Recorded data:
_ _ _ _ _
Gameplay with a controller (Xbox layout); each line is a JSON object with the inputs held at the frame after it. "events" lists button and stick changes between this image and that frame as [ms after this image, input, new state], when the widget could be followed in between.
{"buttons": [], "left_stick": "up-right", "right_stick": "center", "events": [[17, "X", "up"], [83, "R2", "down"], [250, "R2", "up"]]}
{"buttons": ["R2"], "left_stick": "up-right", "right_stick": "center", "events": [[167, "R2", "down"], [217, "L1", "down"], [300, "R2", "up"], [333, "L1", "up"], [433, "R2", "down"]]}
_ _ _ _ _
Your task:
Go through the listing, find each line with the word "buttons", and copy it.

Answer space:
{"buttons": [], "left_stick": "up-right", "right_stick": "center", "events": [[17, "X", "up"], [83, "R2", "down"], [250, "R2", "up"]]}
{"buttons": ["R2"], "left_stick": "up-right", "right_stick": "center", "events": [[167, "R2", "down"], [217, "L1", "down"], [300, "R2", "up"], [333, "L1", "up"], [433, "R2", "down"]]}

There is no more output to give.